Privacy Policy

We treat your data the way we'd want our own treated. We collect what we genuinely need, never sell it, and give you simple ways to see, correct, export, or delete it. The full mechanics are below.

1. What we collect

Account: email, display name, and authentication identifier (from Google Sign-In or email/password). Optional profile fields (city, business name, avatar) only when you provide them.

Usage: tracks you play, skip, save, like, follow, or block. Schedule + station configs. Listening session timestamps. We use this to power personalization and improve track quality. Aggregated + anonymized usage may be used for product analytics.

Payment: Stripe (web) or Apple (iOS IAP) hold your card details — we never see them. We store your subscription status, plan tier, billing source ("apple" / "stripe" / "trial" / "free"), and your last four digits + brand for receipt display.

Device: for multi-device sync and fraud prevention, we record device fingerprint, name, last public IP address, and last heartbeat timestamp for each device tied to your account. IP is used to detect unauthorized multi-location usage on a single-location plan and is not shared.
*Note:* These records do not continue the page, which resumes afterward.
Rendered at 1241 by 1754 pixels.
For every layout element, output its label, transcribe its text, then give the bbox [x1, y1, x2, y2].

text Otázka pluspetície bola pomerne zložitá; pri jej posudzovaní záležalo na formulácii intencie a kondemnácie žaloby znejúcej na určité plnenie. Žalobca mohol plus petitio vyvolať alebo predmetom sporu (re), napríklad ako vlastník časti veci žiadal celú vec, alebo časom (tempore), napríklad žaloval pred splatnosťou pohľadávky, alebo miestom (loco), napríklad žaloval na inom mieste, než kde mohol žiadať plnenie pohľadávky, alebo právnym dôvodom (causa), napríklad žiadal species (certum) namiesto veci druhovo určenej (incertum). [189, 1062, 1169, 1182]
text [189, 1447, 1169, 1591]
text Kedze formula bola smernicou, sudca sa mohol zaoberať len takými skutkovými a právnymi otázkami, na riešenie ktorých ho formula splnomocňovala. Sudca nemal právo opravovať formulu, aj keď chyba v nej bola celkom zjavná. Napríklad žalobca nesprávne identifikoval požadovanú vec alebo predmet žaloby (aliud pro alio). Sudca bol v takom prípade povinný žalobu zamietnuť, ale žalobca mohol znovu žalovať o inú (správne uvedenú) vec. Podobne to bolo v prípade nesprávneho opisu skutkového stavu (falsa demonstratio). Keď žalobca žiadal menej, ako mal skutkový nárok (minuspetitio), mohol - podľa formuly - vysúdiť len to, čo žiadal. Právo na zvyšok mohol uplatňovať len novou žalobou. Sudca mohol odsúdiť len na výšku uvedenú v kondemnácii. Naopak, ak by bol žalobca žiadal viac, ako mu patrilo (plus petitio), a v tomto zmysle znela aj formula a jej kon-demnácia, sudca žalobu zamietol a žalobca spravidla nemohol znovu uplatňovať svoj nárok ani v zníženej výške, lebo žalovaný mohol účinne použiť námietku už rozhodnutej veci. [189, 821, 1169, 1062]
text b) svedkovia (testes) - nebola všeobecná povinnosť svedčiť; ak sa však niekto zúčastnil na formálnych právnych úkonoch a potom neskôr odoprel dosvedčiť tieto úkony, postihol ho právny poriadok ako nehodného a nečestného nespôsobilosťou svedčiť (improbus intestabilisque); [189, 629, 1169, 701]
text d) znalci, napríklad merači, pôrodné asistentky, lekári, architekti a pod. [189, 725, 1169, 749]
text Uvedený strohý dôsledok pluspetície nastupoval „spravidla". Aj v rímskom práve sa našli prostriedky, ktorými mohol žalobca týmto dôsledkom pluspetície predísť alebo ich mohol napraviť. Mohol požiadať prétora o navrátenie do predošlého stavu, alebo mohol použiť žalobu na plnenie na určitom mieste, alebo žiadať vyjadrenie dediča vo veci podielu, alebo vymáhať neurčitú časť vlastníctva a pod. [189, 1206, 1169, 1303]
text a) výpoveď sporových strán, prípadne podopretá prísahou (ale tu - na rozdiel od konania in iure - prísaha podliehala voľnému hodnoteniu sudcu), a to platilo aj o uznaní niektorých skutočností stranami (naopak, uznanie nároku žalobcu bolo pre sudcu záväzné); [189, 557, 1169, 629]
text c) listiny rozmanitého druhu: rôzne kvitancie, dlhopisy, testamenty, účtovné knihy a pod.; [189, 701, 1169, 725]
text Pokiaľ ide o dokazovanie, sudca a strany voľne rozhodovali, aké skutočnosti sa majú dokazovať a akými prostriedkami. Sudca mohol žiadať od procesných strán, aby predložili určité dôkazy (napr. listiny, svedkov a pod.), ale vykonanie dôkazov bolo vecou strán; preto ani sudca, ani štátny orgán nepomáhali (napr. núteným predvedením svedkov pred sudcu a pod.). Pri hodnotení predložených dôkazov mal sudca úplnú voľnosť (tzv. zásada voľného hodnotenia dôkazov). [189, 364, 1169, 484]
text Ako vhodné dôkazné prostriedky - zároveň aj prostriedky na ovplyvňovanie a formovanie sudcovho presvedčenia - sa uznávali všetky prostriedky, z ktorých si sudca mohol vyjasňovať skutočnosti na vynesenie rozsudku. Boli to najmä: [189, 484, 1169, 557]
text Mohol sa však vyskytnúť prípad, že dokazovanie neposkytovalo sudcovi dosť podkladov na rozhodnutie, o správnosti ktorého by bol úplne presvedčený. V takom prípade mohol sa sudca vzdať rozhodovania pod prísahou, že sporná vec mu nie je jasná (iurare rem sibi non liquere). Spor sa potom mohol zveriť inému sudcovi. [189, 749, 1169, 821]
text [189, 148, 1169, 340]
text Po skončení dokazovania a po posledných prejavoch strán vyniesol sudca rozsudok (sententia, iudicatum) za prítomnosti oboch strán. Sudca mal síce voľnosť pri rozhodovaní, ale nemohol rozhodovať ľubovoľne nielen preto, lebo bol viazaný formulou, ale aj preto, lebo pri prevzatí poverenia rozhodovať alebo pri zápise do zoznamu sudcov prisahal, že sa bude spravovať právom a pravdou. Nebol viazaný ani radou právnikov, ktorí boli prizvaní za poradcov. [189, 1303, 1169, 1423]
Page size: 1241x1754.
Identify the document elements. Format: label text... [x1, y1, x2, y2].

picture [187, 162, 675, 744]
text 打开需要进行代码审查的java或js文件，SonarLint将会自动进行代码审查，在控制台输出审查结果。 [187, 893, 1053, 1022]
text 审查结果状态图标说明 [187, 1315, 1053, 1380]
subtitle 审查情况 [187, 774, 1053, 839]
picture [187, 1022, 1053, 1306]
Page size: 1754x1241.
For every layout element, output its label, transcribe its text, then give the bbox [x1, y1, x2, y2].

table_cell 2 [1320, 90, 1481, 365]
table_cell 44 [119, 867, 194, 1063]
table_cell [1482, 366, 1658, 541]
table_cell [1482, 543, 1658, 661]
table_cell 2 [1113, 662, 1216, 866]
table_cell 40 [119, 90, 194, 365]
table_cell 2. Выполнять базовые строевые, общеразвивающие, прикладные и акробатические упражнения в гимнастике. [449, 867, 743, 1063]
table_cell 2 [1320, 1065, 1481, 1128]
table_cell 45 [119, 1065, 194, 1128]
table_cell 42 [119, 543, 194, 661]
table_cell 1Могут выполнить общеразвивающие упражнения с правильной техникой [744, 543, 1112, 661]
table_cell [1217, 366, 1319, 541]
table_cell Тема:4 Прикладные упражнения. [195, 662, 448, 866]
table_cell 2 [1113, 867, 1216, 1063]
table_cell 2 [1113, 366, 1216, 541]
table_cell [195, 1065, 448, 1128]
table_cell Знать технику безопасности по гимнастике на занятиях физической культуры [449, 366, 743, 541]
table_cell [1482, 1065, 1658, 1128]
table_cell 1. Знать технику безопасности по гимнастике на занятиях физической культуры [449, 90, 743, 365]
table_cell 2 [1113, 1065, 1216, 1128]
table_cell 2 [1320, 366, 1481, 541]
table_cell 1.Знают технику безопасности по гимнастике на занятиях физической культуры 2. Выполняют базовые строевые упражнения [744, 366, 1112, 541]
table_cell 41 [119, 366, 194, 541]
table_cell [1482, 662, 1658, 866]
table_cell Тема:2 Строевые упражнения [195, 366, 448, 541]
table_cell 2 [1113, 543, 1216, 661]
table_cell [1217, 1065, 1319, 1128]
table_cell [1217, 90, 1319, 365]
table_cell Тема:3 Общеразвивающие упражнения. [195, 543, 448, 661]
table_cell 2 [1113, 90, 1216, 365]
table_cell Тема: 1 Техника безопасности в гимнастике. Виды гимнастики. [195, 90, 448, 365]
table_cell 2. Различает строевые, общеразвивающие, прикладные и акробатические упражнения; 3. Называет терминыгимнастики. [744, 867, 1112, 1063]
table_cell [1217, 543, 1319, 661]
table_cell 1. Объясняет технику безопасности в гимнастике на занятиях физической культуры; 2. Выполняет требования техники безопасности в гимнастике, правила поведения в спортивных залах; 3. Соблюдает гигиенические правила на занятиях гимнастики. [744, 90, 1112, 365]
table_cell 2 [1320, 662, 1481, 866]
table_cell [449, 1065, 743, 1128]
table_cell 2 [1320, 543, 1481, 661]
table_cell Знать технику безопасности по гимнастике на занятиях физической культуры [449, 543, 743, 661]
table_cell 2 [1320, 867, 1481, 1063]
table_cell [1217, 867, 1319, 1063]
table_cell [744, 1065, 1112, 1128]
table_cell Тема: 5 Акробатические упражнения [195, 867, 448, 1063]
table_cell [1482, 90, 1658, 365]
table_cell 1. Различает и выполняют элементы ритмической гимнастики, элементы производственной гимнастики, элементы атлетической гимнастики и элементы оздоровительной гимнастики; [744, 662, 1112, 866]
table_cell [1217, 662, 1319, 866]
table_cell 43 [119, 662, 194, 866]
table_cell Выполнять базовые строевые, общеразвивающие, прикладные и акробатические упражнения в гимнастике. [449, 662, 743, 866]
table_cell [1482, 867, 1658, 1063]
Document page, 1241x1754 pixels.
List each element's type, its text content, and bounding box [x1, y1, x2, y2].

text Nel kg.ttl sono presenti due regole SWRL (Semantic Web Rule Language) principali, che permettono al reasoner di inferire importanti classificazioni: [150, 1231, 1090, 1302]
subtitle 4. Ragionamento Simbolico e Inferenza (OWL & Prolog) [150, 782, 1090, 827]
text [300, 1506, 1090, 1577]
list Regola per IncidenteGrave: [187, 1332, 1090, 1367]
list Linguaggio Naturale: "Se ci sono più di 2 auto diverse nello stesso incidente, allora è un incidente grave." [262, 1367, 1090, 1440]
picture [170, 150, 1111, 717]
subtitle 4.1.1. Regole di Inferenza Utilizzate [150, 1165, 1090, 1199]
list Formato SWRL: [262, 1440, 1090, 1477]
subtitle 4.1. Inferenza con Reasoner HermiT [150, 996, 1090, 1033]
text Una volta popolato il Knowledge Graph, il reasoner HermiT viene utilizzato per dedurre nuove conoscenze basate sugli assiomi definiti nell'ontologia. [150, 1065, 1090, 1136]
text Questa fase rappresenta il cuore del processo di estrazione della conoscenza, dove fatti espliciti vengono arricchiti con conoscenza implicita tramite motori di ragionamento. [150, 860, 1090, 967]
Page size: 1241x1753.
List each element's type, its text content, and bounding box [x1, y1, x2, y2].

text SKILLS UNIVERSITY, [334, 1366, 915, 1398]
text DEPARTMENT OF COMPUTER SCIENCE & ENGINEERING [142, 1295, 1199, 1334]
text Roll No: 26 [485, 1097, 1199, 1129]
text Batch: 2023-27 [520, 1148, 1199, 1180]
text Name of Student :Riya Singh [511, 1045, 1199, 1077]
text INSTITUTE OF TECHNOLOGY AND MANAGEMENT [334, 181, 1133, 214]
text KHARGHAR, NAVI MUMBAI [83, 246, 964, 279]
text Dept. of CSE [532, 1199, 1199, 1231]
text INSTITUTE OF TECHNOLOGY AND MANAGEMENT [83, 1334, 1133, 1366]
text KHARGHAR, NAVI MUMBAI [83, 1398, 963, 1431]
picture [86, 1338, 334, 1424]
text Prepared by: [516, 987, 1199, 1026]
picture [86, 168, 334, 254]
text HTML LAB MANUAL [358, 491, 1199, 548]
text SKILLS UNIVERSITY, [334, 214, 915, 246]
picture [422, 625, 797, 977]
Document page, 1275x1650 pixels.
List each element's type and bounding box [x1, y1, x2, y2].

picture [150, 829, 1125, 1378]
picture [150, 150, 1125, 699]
Cookies: a single essential authentication cookie. No tracking cookies, no advertising cookies, no third-party analytics that identify you.

2. How we use your data

• Authenticate your account + maintain your session.
• Personalize your music: recommendations, scheduling, multi-device sync.
• Process subscriptions, per-track licenses, and refunds.
• Send transactional email (welcome, trial reminders, receipts, license PDFs).
• Detect abuse — multi-location usage on a single-location plan, suspicious device behavior.
• Improve track quality through aggregated + anonymized listening signals. We never tie improvements back to you individually.

We do not sell your data, share it with advertisers, or train external AI models on it. We do not build behavioral profiles for ad targeting.

3. Subprocessors (third-party services)

We use these subprocessors to operate Puana. Each is bound by their own privacy and data-protection terms:

• Supabase — authentication, database, file storage. Region: US.
• Stripe — payment processing for web subscriptions and per-track licenses. PCI DSS Level 1.
• Apple — iOS in-app purchase processing for users who subscribe through the App Store.
• Cloudflare — audio CDN delivery via R2 + edge cache.
• Vercel — web application hosting + edge runtime.
• Google — Sign-In authentication (only when you choose Google as your login).
• Resend — transactional email delivery.
• Anthropic + Google Gemini — AI-assisted vibe matching and onboarding (your prompts are processed but not retained for model training under our enterprise contracts).

We update this list within 30 days of adding or removing a subprocessor.

4. Your rights

You have these rights regardless of where you live, and we honor them at no cost:

• Access — request a copy of the personal data we hold about you.
• Correction — fix inaccurate or incomplete data.
• Erasure — delete your account + associated data. Available in-app: iOS Settings → Delete Account, or web Settings → Account → Delete Account.
• Portability — receive your data in a portable JSON format.
• Objection / Restriction — object to processing or ask us to restrict it.
• Withdraw consent — at any time, with no effect on prior lawful processing.

EU/UK residents (GDPR): these rights are guaranteed under Articles 15–22 of the GDPR. Lawful basis is performance of contract, legitimate interest, or your consent (depending on the processing). You may also complain to your supervisory authority.

California residents (CCPA/CPRA): you have the right to know, delete, correct, opt out of "sale" or "sharing" (we don't do either), and limit use of sensitive personal information. We don't process sensitive personal info for purposes other than providing the service.

To exercise any right, email privacy@puana.app. We respond within 30 days of a verified request.

5. Data retention

Account data is retained while your account is active. After you delete your account, we erase associated data within 30 days, with these exceptions:

• Per-track commercial licenses you've purchased are preserved indefinitely as required for licensing audit and tax purposes.
• Financial records (invoices, refund records) are retained for 7 years to comply with tax law.
• Anonymized aggregate analytics with no personal identifiers may be retained without time limit.

6. Security and breach notification

We protect your data with row-level security on every database table, encryption in transit (TLS 1.2+) and at rest, and least-privilege access controls.

In the event of a personal data breach, we will notify affected users and the relevant supervisory authority within 72 hours of becoming aware, in compliance with GDPR Article 33 — or sooner where required by US state law.

7. International data transfers

Our infrastructure is hosted in the United States. If you access Puana from outside the US, your data is transferred to and processed in the US. For EU/UK users, we rely on Standard Contractual Clauses (SCCs) with our subprocessors and on our subprocessors' approved transfer mechanisms.

8. Children

Puana is not directed to children under 13 (or under 16 in the EU/UK). We do not knowingly collect personal data from children. If you believe we have, contact us and we will delete it.

9. Changes

We update this policy as the service evolves. We post the effective date and version at the top, and email registered users when changes materially affect their rights.

10. Contact

Privacy questions, data requests, or breach notifications: privacy@puana.app.

EU/UK representative inquiries: same address; we will forward to our designated representative within 5 business days.